The nine cases that have been analyzed here are all instances of applying the cardinality principle. As the analysis shows, however, the steps (i) – (v) must also be performed. We have seen that counting can be more or less difficult depending on the available external representations that can help offloading the working memory of the counter. We predict that the more working memory is involved in a particular case of counting, the more errors will the counter make.
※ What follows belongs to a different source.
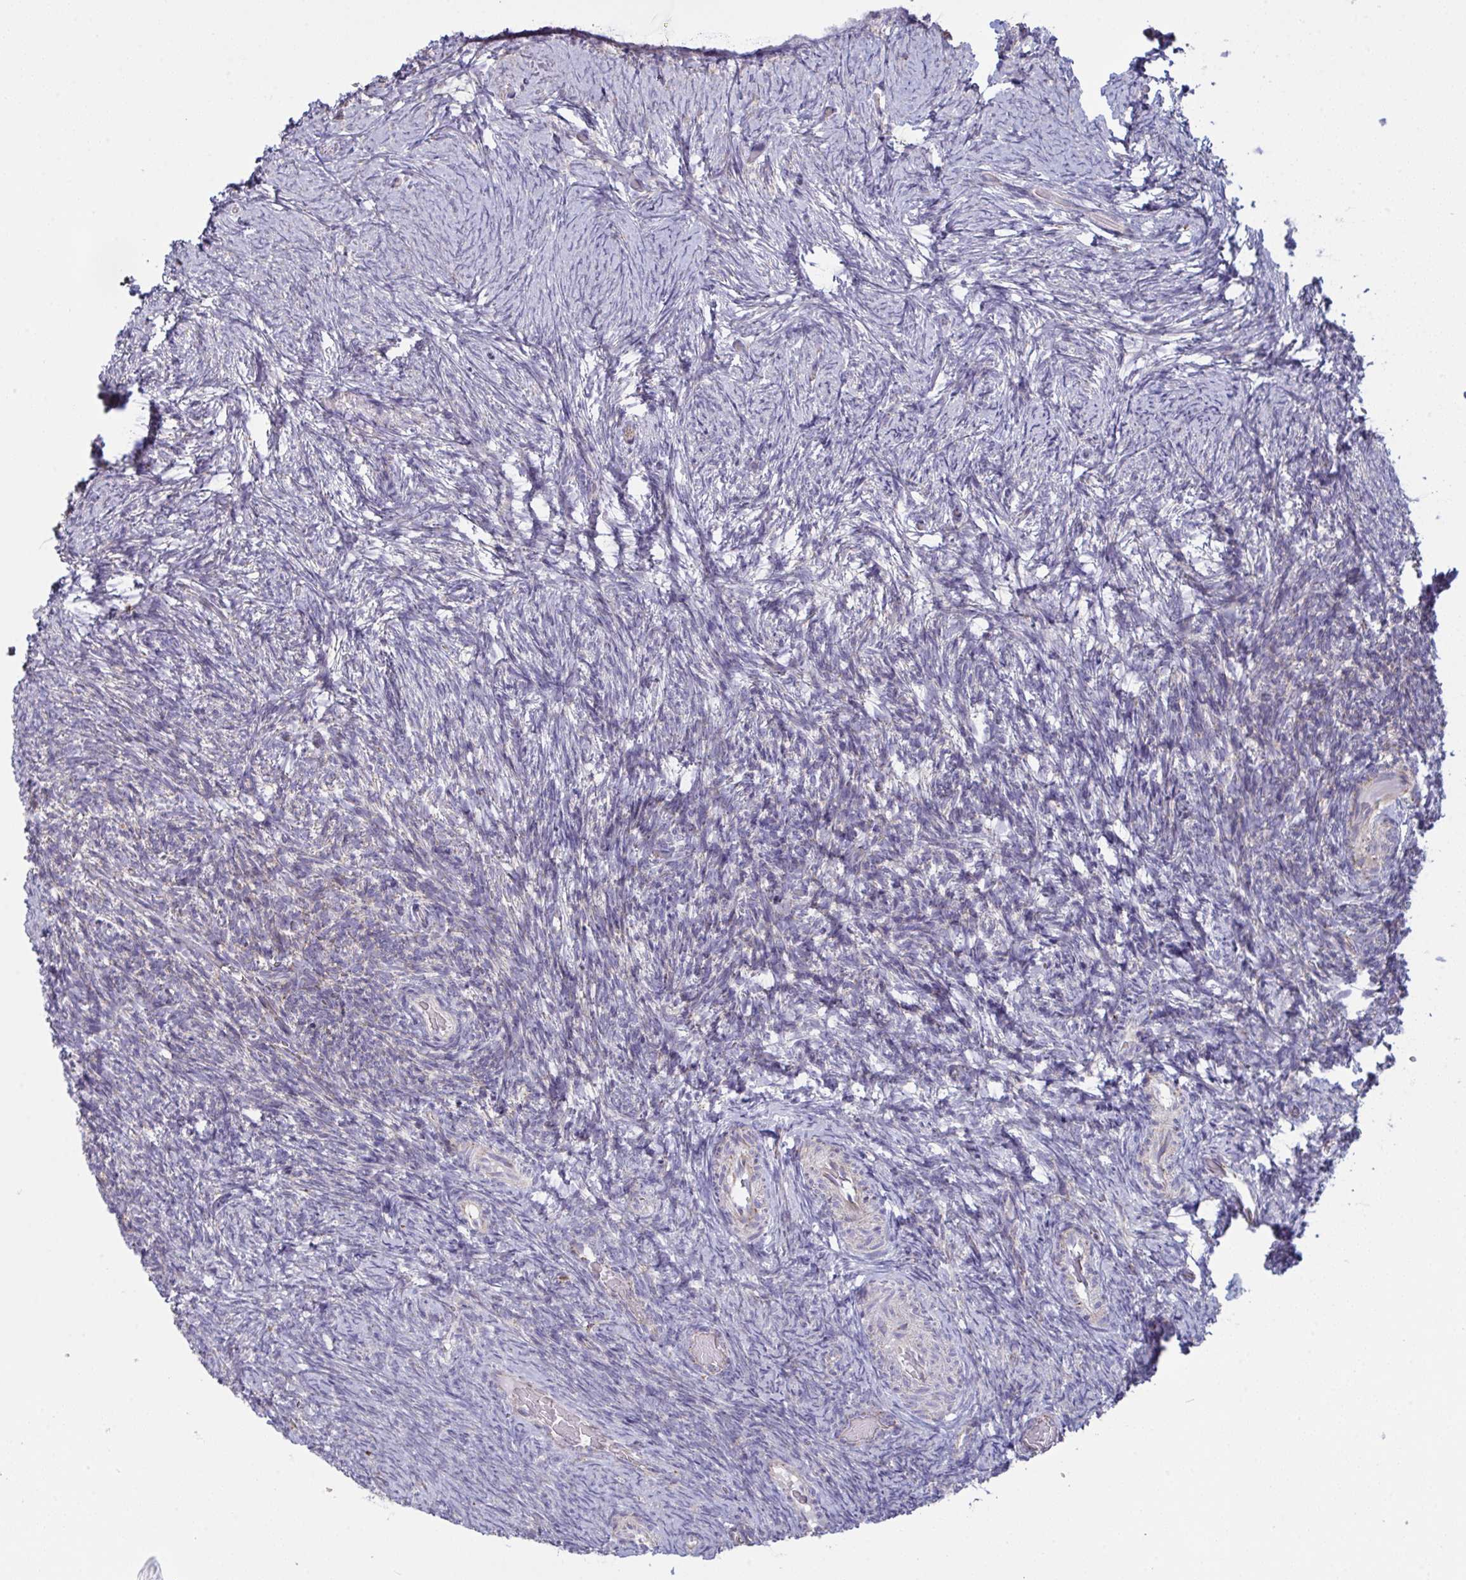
{"staining": {"intensity": "strong", "quantity": ">75%", "location": "cytoplasmic/membranous"}, "tissue": "ovary", "cell_type": "Follicle cells", "image_type": "normal", "snomed": [{"axis": "morphology", "description": "Normal tissue, NOS"}, {"axis": "topography", "description": "Ovary"}], "caption": "Brown immunohistochemical staining in normal human ovary reveals strong cytoplasmic/membranous staining in approximately >75% of follicle cells. (Stains: DAB (3,3'-diaminobenzidine) in brown, nuclei in blue, Microscopy: brightfield microscopy at high magnification).", "gene": "MICOS10", "patient": {"sex": "female", "age": 34}}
To some extent, Fuson’s (1988) experiments support this prediction, but more tests involving variations of the counting situation can be made to test it.
Davidson et al. (2012, p. 167) write that Sarnecka and Carey (2008) “may have overestimated the knowledge that results from becoming a CP-knower, since they did not explore whether differences between children were meaningfully related to [the experience of counting] … and did not test numbers beyond five”. To this we would like to add that our analysis shows that variations in children’s working memory and attention will lead to different performances in counting situations where the physical constraints more or less support the one-to-one mapping procedure.
The distinction between the temporal and spatial domains that generate the three types of one-to-one correspondence, and also the feasibility of different situated cognition contexts could serve as a base for an educational program, such as digital games enhancing children’s math development (see e.g. Haake et al. 2015). We predict, for example, that once a child has learned the symbols for the numerals, the space-to-space mapping in Case 8 is easier to master then a corresponding time-to-space mapping. We also predict that the bodily involvement in drawing lines between external representations of numbers and objects supports the learning of the counting process more than the reciting of numerals and thereby leads to fewer matching errors.
In our proposal for using situated counting in educational programs, we follow a recent study by Johnson et al. (2019) who suggest that children are way more competent when it comes to solving mathematical problems than it is usually believed. The authors highlight that even very young preschool children can engage and make sense of sophisticated mathematical ideas in a favorable contextFootnote 13. We suggest that contexts for counting situations can be systematized by the situatedness and the loads on attention and working memory they necessitate.